_WHAT THE TASK ASKS_
Write every line below out again exactly, images omitted.

_EXERCISE INPUT_
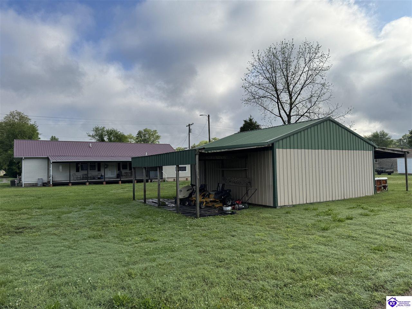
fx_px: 286
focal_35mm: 24
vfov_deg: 56.8
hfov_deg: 71.6
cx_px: 206
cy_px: 154
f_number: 1.78
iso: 80
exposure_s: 1/4310
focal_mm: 6.76
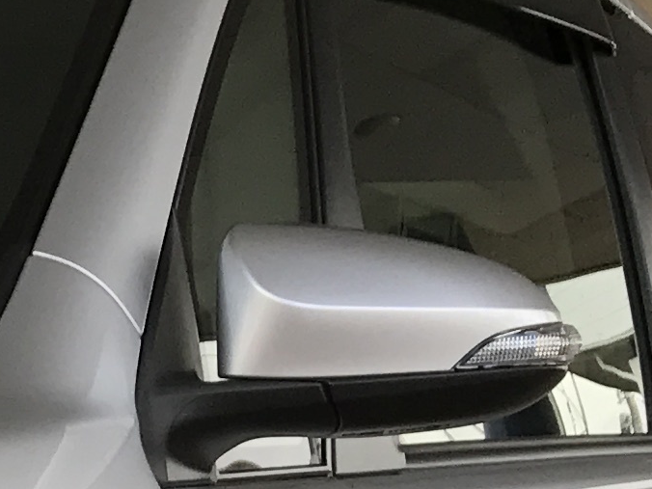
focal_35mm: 167
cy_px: 838
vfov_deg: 8.6
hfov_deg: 10.9
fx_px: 3145
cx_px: -607
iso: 20
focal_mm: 3.99
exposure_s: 1/352
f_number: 1.8
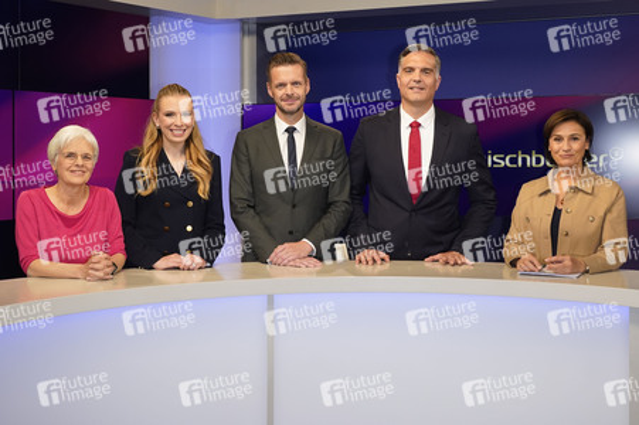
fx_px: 621
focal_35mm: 35
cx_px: 320
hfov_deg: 54.5
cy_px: 212
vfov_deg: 37.8
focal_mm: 35
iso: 2000
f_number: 5.6
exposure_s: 1/160
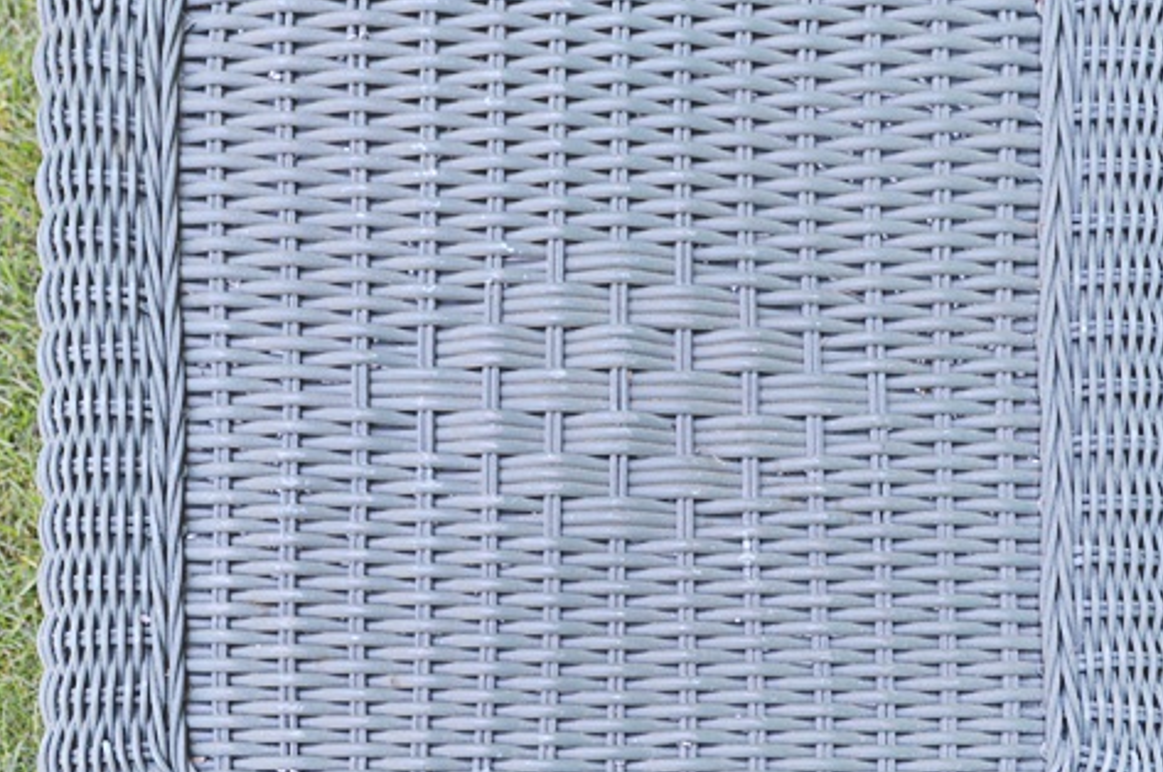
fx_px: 1290
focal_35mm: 40
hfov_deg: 48.5
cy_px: 429
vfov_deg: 33.3
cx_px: 578
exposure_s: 1/125
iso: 400
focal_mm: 18
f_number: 5.6
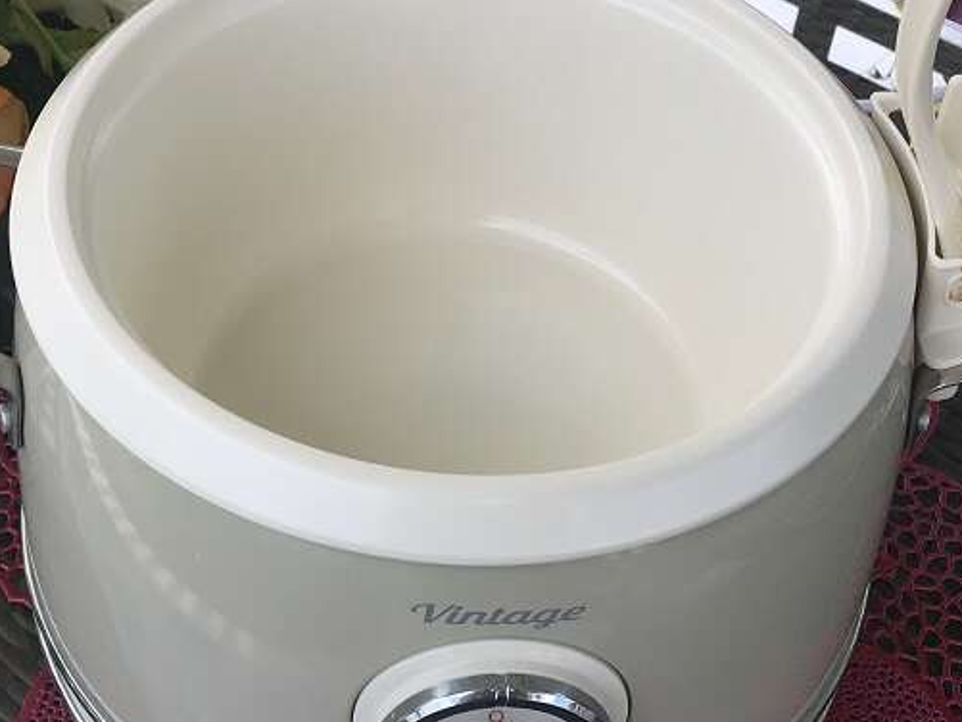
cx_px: 471
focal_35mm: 40
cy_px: 406
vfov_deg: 35.9
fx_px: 1112
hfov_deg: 46.8
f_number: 2.2
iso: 25
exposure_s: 1/425
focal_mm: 4.15
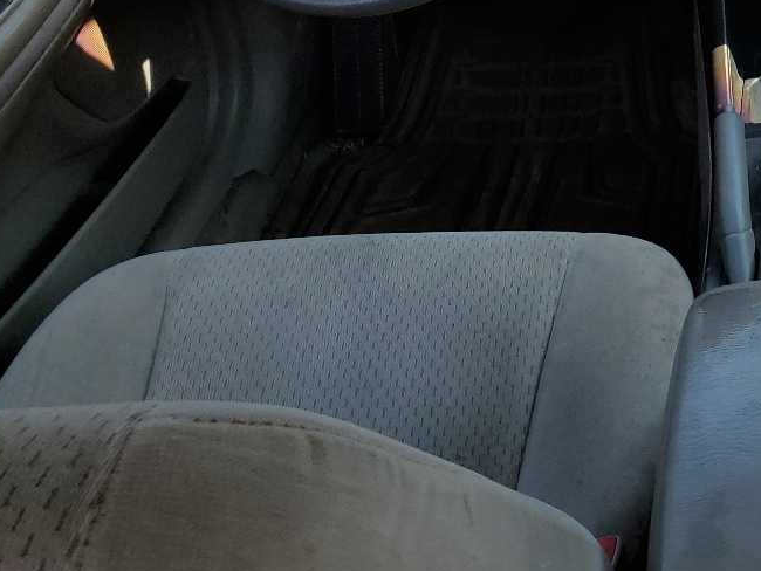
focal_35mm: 64
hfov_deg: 27.5
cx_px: 848
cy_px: -50
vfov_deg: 21.8
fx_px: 1407
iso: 50
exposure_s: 1/769
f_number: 1.5
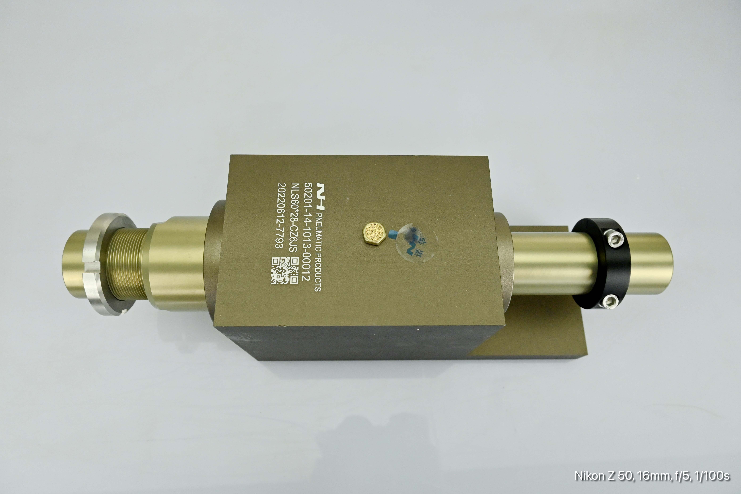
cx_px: 370
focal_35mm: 24
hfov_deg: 73.7
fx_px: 494
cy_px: 247
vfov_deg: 53.1
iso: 1000
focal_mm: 16
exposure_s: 1/100
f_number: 5
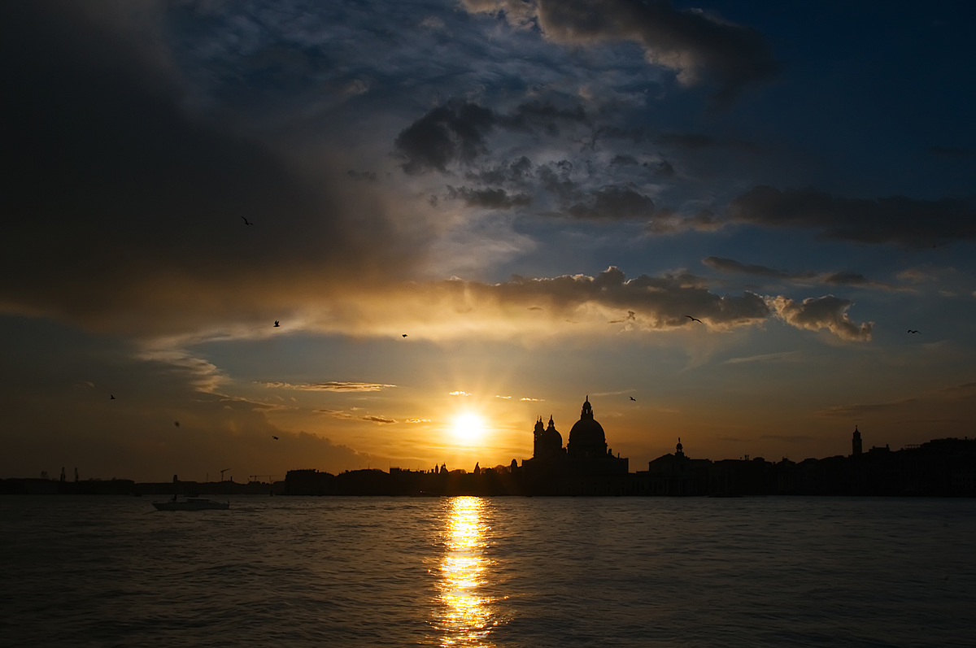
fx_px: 812
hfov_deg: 62.0
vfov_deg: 43.5
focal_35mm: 30
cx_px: 488
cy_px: 324
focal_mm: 20
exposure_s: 1/80
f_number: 29
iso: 200
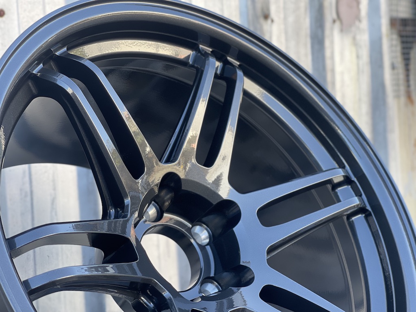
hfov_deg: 30.3
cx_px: 208
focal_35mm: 64
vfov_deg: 22.9
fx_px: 769
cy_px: 156
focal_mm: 7.5
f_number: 2.2
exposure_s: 1/121
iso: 50
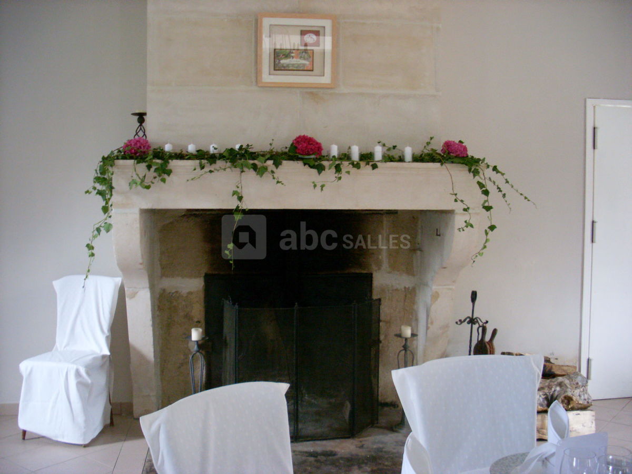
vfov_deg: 37.7
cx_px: 316
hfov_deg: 49.0
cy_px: 237
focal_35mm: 38
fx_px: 694
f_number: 3
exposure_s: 1/10
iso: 200
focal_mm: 6.3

_EXERCISE RESPONSE_
fx_px: 286
focal_35mm: 24
vfov_deg: 56.8
hfov_deg: 71.6
cx_px: 206
cy_px: 154
f_number: 1.78
iso: 80
exposure_s: 1/4310
focal_mm: 6.76
focal_35mm: 167
cy_px: 838
vfov_deg: 8.6
hfov_deg: 10.9
fx_px: 3145
cx_px: -607
iso: 20
focal_mm: 3.99
exposure_s: 1/352
f_number: 1.8
fx_px: 621
focal_35mm: 35
cx_px: 320
hfov_deg: 54.5
cy_px: 212
vfov_deg: 37.8
focal_mm: 35
iso: 2000
f_number: 5.6
exposure_s: 1/160
fx_px: 1290
focal_35mm: 40
hfov_deg: 48.5
cy_px: 429
vfov_deg: 33.3
cx_px: 578
exposure_s: 1/125
iso: 400
focal_mm: 18
f_number: 5.6
cx_px: 471
focal_35mm: 40
cy_px: 406
vfov_deg: 35.9
fx_px: 1112
hfov_deg: 46.8
f_number: 2.2
iso: 25
exposure_s: 1/425
focal_mm: 4.15
focal_35mm: 64
hfov_deg: 27.5
cx_px: 848
cy_px: -50
vfov_deg: 21.8
fx_px: 1407
iso: 50
exposure_s: 1/769
f_number: 1.5
cx_px: 370
focal_35mm: 24
hfov_deg: 73.7
fx_px: 494
cy_px: 247
vfov_deg: 53.1
iso: 1000
focal_mm: 16
exposure_s: 1/100
f_number: 5
fx_px: 812
hfov_deg: 62.0
vfov_deg: 43.5
focal_35mm: 30
cx_px: 488
cy_px: 324
focal_mm: 20
exposure_s: 1/80
f_number: 29
iso: 200
hfov_deg: 30.3
cx_px: 208
focal_35mm: 64
vfov_deg: 22.9
fx_px: 769
cy_px: 156
focal_mm: 7.5
f_number: 2.2
exposure_s: 1/121
iso: 50
vfov_deg: 37.7
cx_px: 316
hfov_deg: 49.0
cy_px: 237
focal_35mm: 38
fx_px: 694
f_number: 3
exposure_s: 1/10
iso: 200
focal_mm: 6.3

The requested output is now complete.